**Exercise input:**

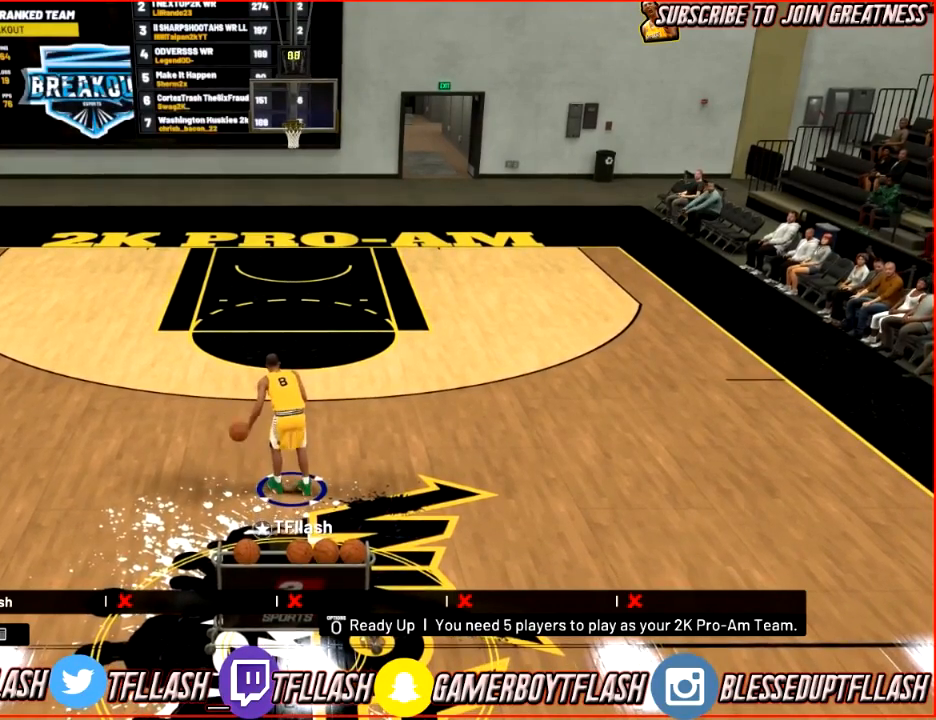
Gameplay with a controller (PlayStation layout); each line is a JSON object with the inputs held at the frame after it. "events" lists button and stick changes between this image and that frame as [ms after this image, input, new state], when the widget could be followed in between.
{"buttons": [], "left_stick": "center", "right_stick": "right", "events": [[501, "right_stick", "right"]]}
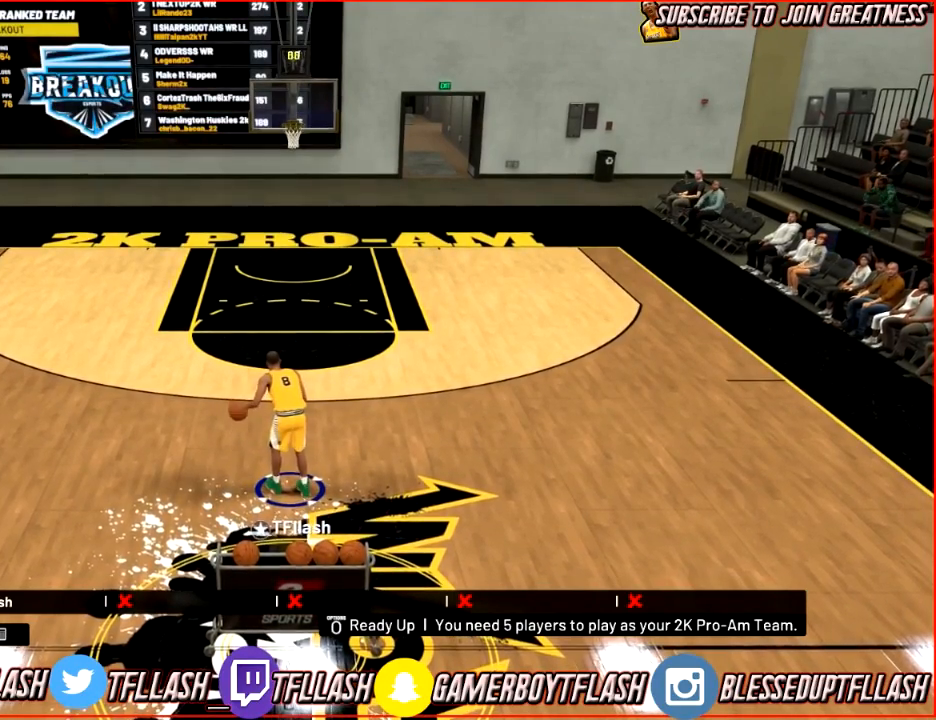
{"buttons": ["R2"], "left_stick": "up", "right_stick": "center", "events": [[100, "right_stick", "center"], [133, "left_stick", "up"], [166, "R2", "down"], [266, "right_stick", "down-left"], [367, "right_stick", "up-left"], [467, "right_stick", "center"]]}
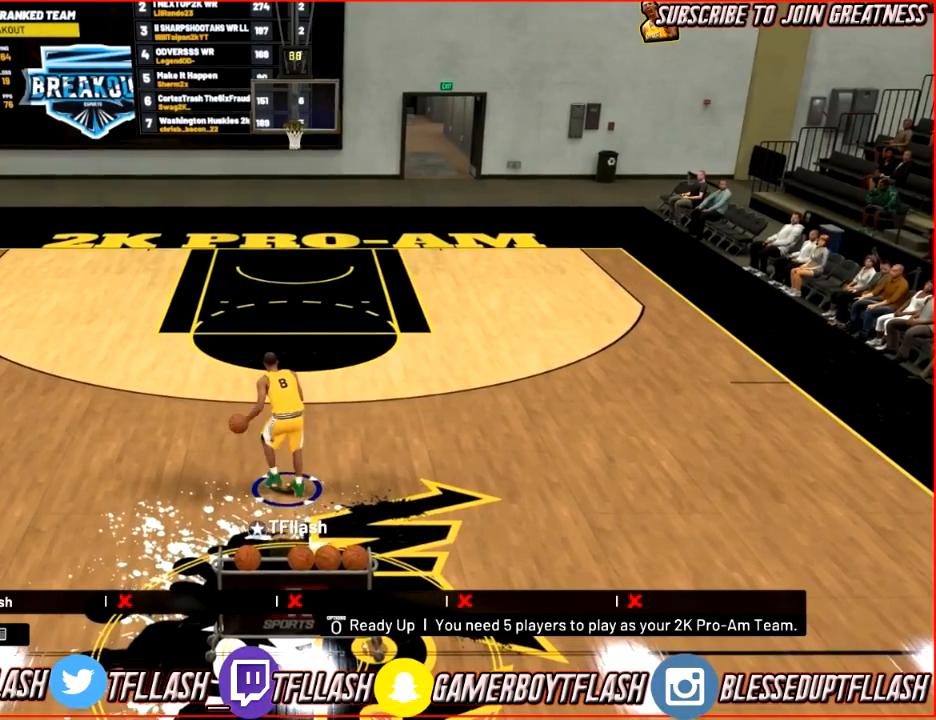
{"buttons": ["L2"], "left_stick": "up-right", "right_stick": "center", "events": [[33, "R2", "up"], [134, "L2", "down"], [400, "left_stick", "up-right"]]}
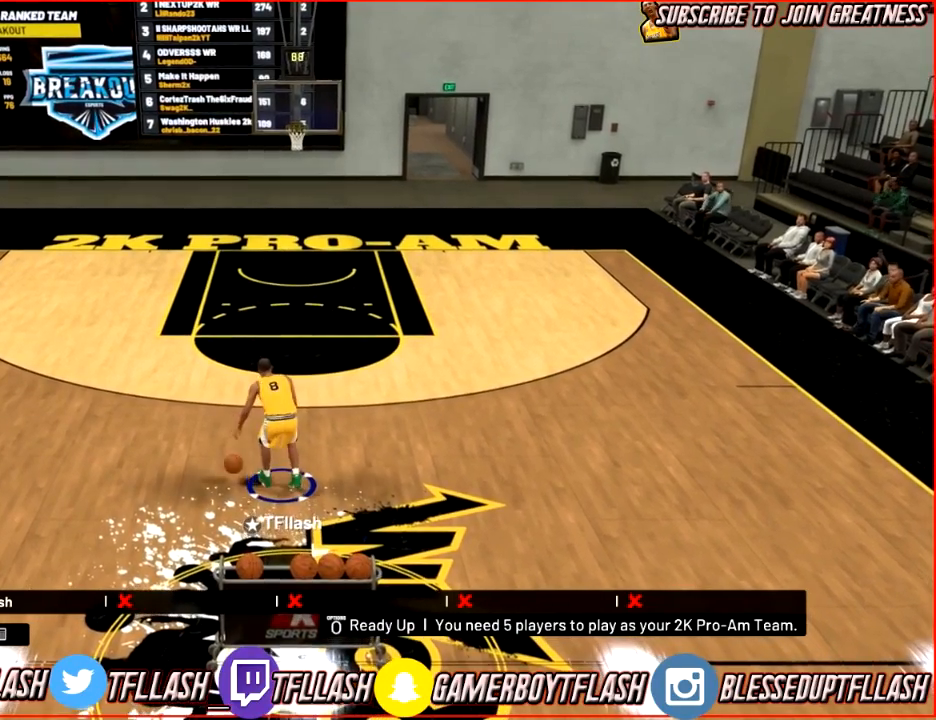
{"buttons": ["L2"], "left_stick": "up-right", "right_stick": "center", "events": []}
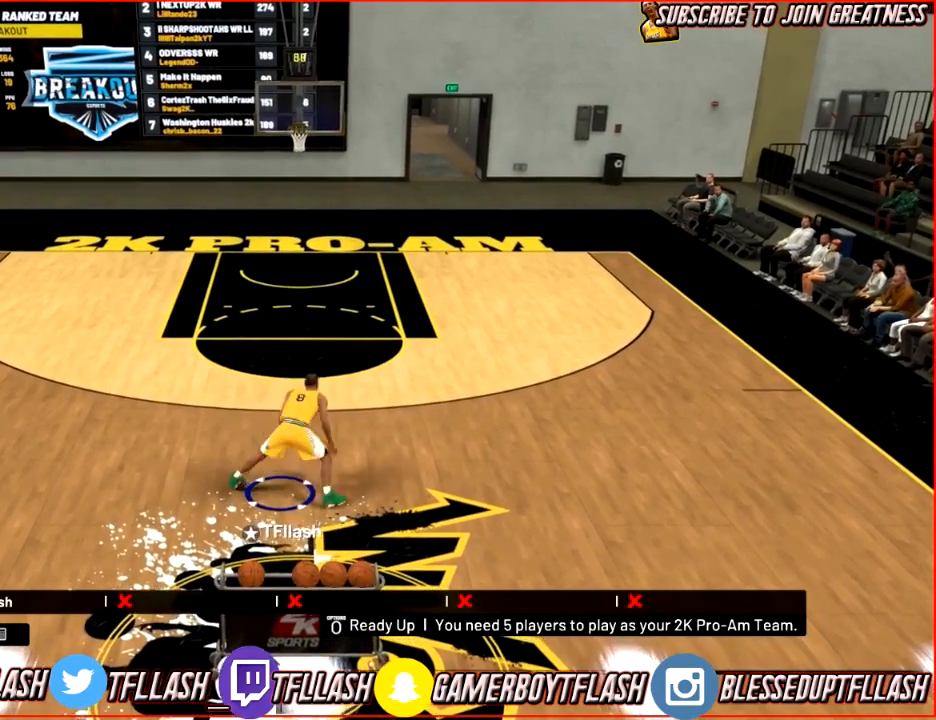
{"buttons": ["L2"], "left_stick": "up-right", "right_stick": "up", "events": [[167, "right_stick", "down"], [467, "right_stick", "up"]]}
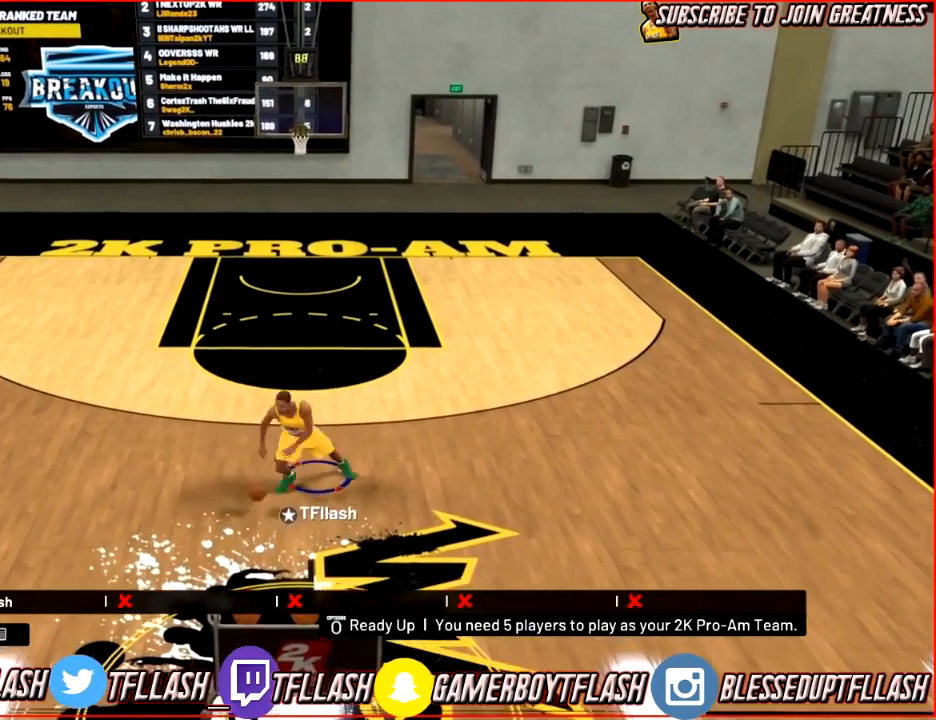
{"buttons": ["L2", "R2"], "left_stick": "up-right", "right_stick": "down", "events": [[33, "right_stick", "center"], [266, "R2", "down"], [467, "right_stick", "down"]]}
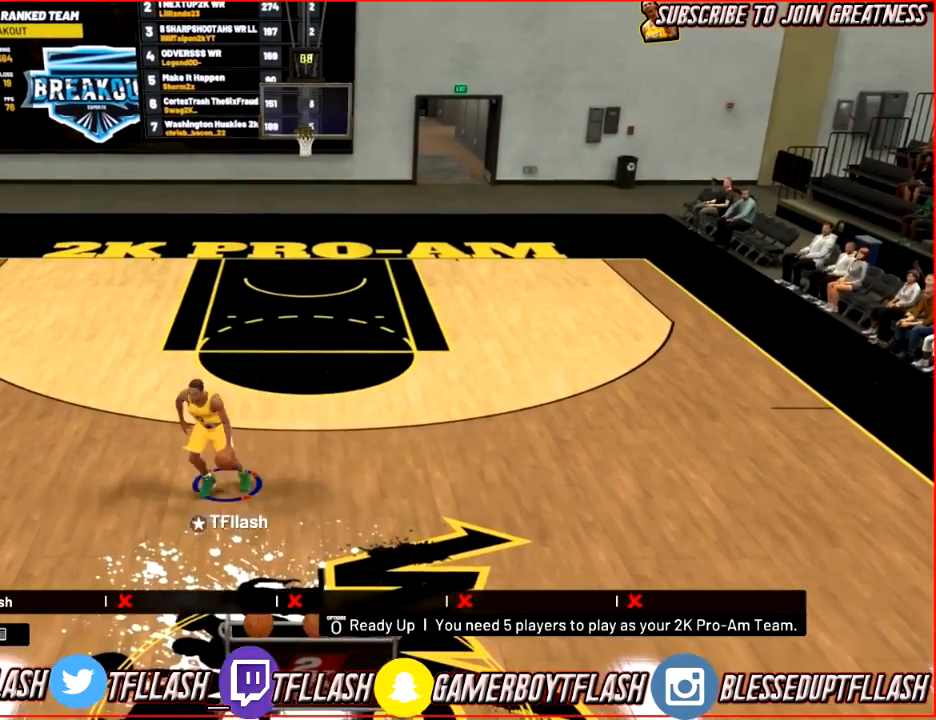
{"buttons": [], "left_stick": "center", "right_stick": "center", "events": [[67, "right_stick", "left"], [200, "L2", "up"], [200, "right_stick", "up"], [267, "R2", "up"], [267, "left_stick", "center"], [267, "right_stick", "center"]]}
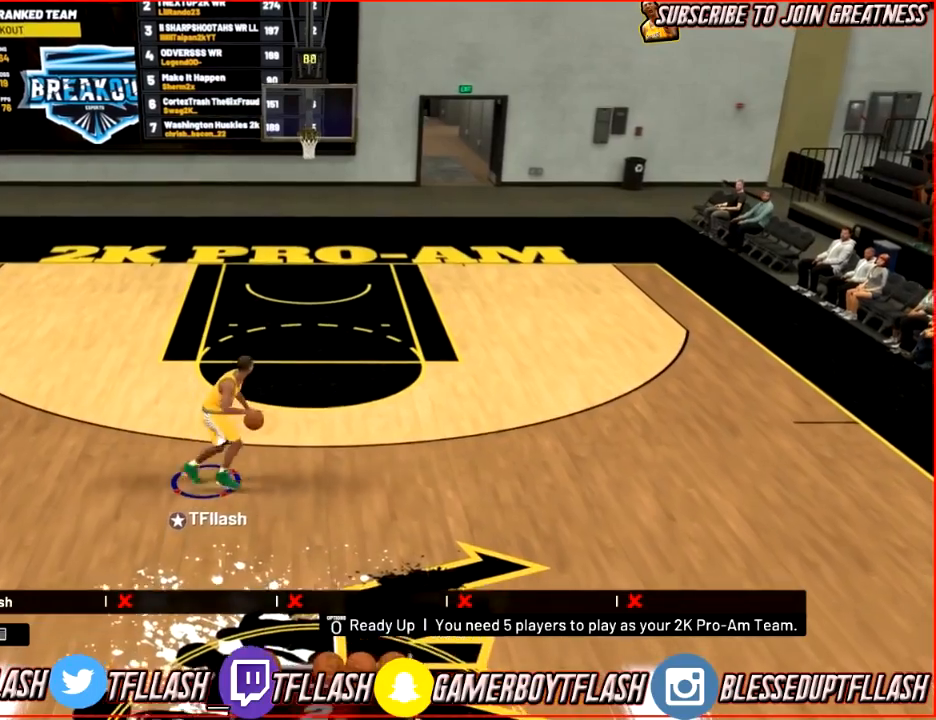
{"buttons": [], "left_stick": "center", "right_stick": "center", "events": [[100, "right_stick", "down"], [233, "right_stick", "center"]]}
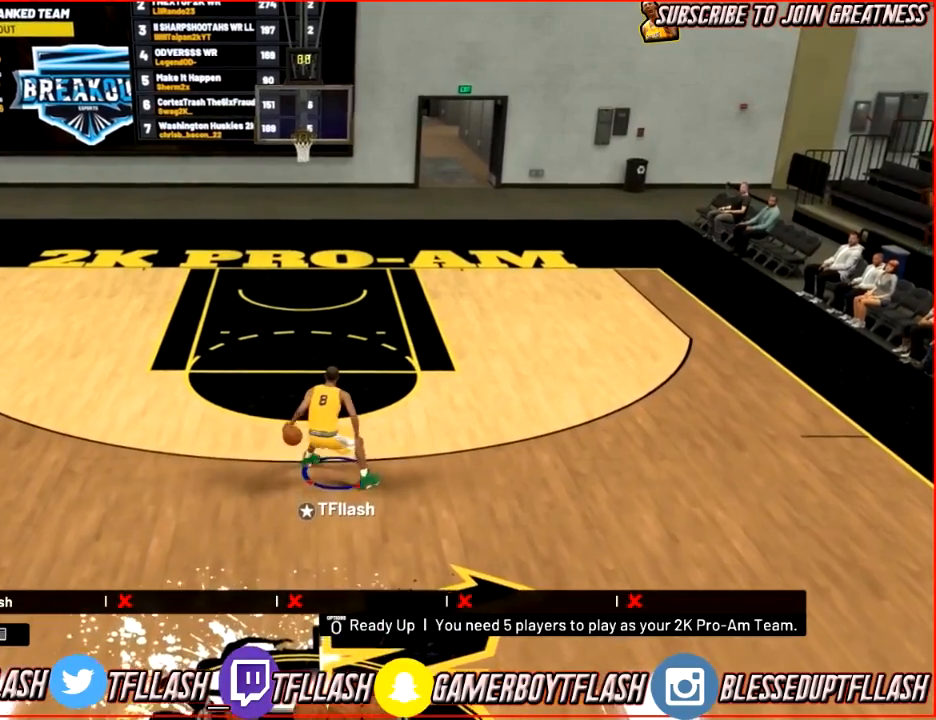
{"buttons": [], "left_stick": "center", "right_stick": "center", "events": []}
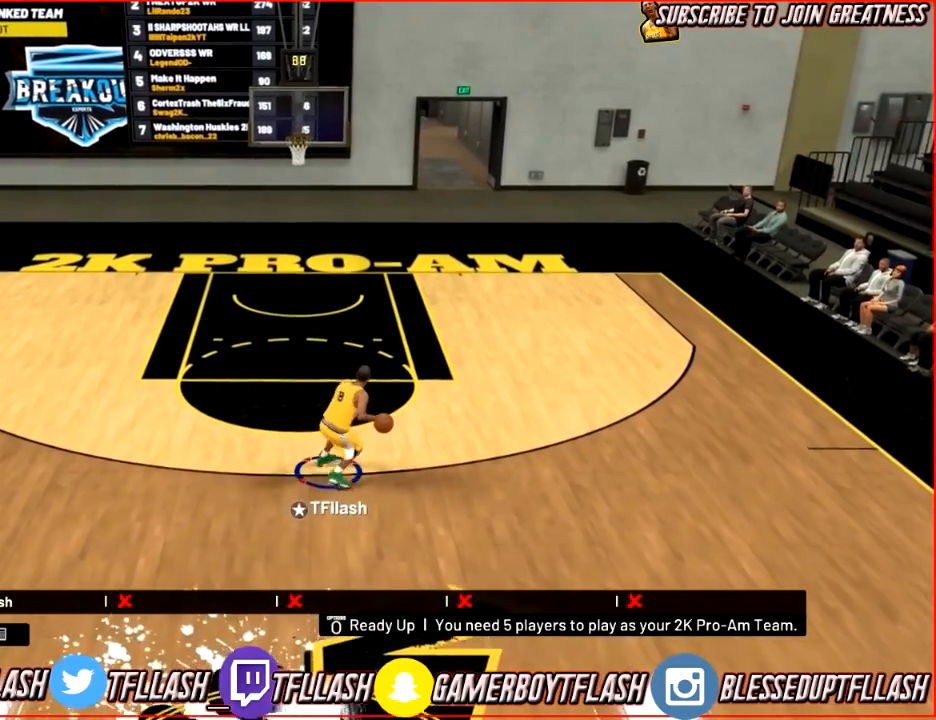
{"buttons": [], "left_stick": "down-right", "right_stick": "center", "events": [[133, "left_stick", "down-right"]]}
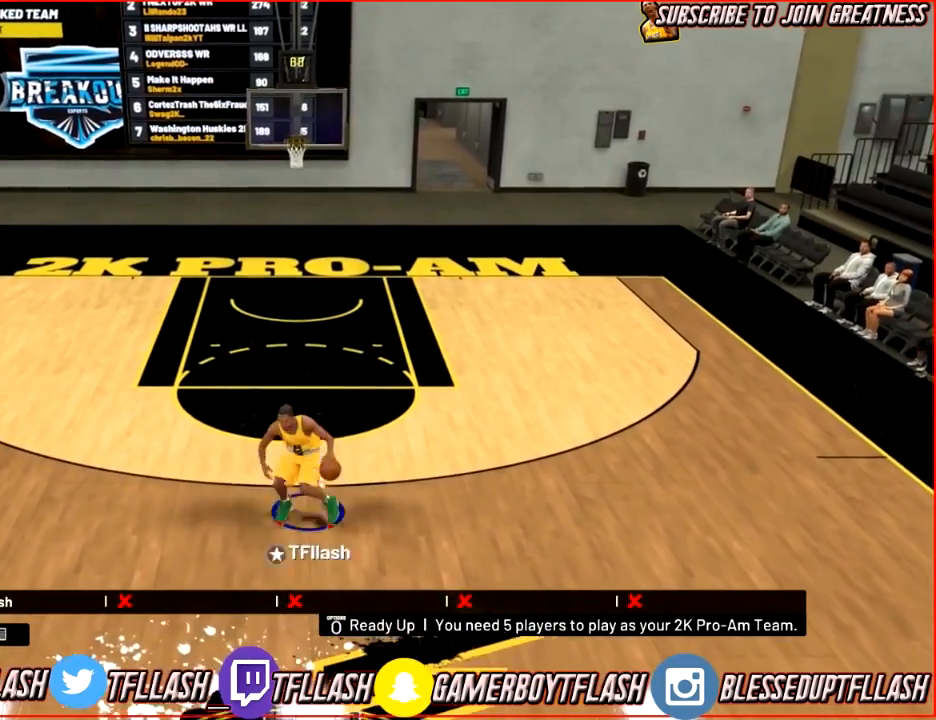
{"buttons": [], "left_stick": "center", "right_stick": "center", "events": [[467, "left_stick", "center"]]}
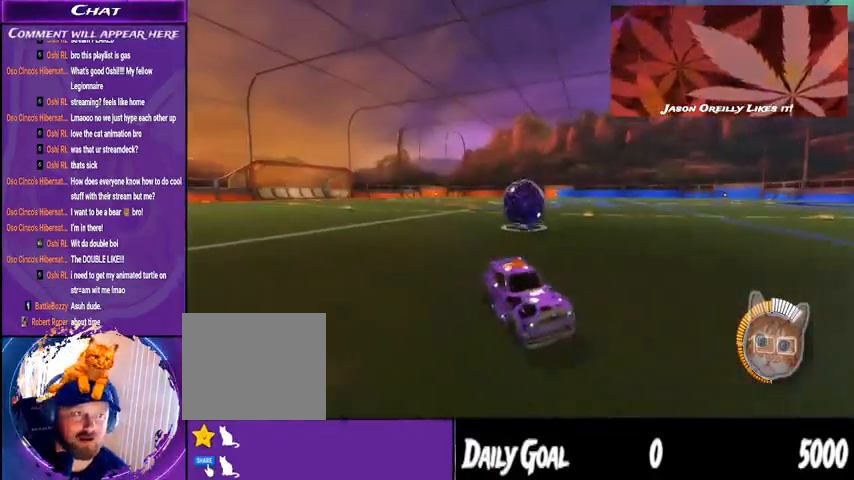
Gameplay with a controller (PlayStation layout); each line is a JSON object with the inputs held at the frame after it. "events" lists button and stick changes between this image and that frame as [ms after this image, input, new state], when the widget could be followed in between. Not read: HOME SELECT.
{"buttons": ["R2"], "left_stick": "left", "right_stick": "center", "events": [[100, "L1", "down"], [267, "L1", "up"], [333, "L1", "down"], [467, "L1", "up"]]}
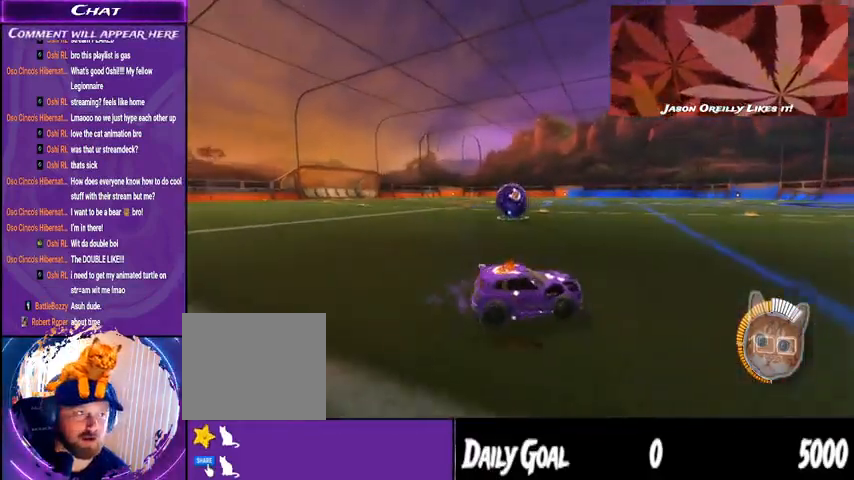
{"buttons": ["R1", "R2"], "left_stick": "center", "right_stick": "center", "events": [[167, "left_stick", "center"], [300, "R1", "down"], [333, "left_stick", "down-left"], [500, "left_stick", "center"]]}
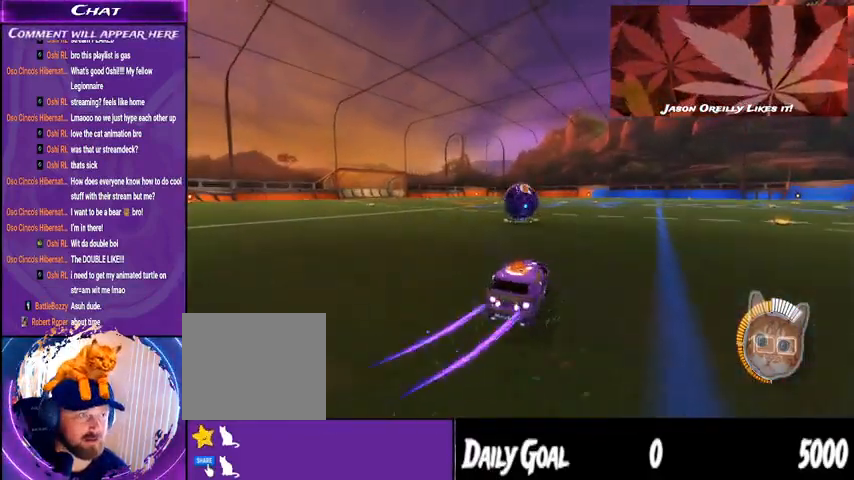
{"buttons": ["R2"], "left_stick": "down-left", "right_stick": "center", "events": [[133, "left_stick", "right"], [233, "left_stick", "center"], [367, "R1", "up"], [433, "left_stick", "down-left"]]}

**Goal of the exercise:** All that is needed is the data above, repeated exactly, without the pictures.

**Response to this task:**
Gameplay with a controller (PlayStation layout); each line is a JSON object with the inputs held at the frame after it. "events" lists button and stick changes between this image and that frame as [ms after this image, input, new state], when the widget could be followed in between.
{"buttons": [], "left_stick": "center", "right_stick": "right", "events": [[501, "right_stick", "right"]]}
{"buttons": ["R2"], "left_stick": "up", "right_stick": "center", "events": [[100, "right_stick", "center"], [133, "left_stick", "up"], [166, "R2", "down"], [266, "right_stick", "down-left"], [367, "right_stick", "up-left"], [467, "right_stick", "center"]]}
{"buttons": ["L2"], "left_stick": "up-right", "right_stick": "center", "events": [[33, "R2", "up"], [134, "L2", "down"], [400, "left_stick", "up-right"]]}
{"buttons": ["L2"], "left_stick": "up-right", "right_stick": "center", "events": []}
{"buttons": ["L2"], "left_stick": "up-right", "right_stick": "up", "events": [[167, "right_stick", "down"], [467, "right_stick", "up"]]}
{"buttons": ["L2", "R2"], "left_stick": "up-right", "right_stick": "down", "events": [[33, "right_stick", "center"], [266, "R2", "down"], [467, "right_stick", "down"]]}
{"buttons": [], "left_stick": "center", "right_stick": "center", "events": [[67, "right_stick", "left"], [200, "L2", "up"], [200, "right_stick", "up"], [267, "R2", "up"], [267, "left_stick", "center"], [267, "right_stick", "center"]]}
{"buttons": [], "left_stick": "center", "right_stick": "center", "events": [[100, "right_stick", "down"], [233, "right_stick", "center"]]}
{"buttons": [], "left_stick": "center", "right_stick": "center", "events": []}
{"buttons": [], "left_stick": "down-right", "right_stick": "center", "events": [[133, "left_stick", "down-right"]]}
{"buttons": [], "left_stick": "center", "right_stick": "center", "events": [[467, "left_stick", "center"]]}
Gameplay with a controller (PlayStation layout); each line is a JSON object with the inputs held at the frame after it. "events" lists button and stick changes between this image and that frame as [ms after this image, input, new state], when the widget could be followed in between. Not read: HOME SELECT.
{"buttons": ["R2"], "left_stick": "left", "right_stick": "center", "events": [[100, "L1", "down"], [267, "L1", "up"], [333, "L1", "down"], [467, "L1", "up"]]}
{"buttons": ["R1", "R2"], "left_stick": "center", "right_stick": "center", "events": [[167, "left_stick", "center"], [300, "R1", "down"], [333, "left_stick", "down-left"], [500, "left_stick", "center"]]}
{"buttons": ["R2"], "left_stick": "down-left", "right_stick": "center", "events": [[133, "left_stick", "right"], [233, "left_stick", "center"], [367, "R1", "up"], [433, "left_stick", "down-left"]]}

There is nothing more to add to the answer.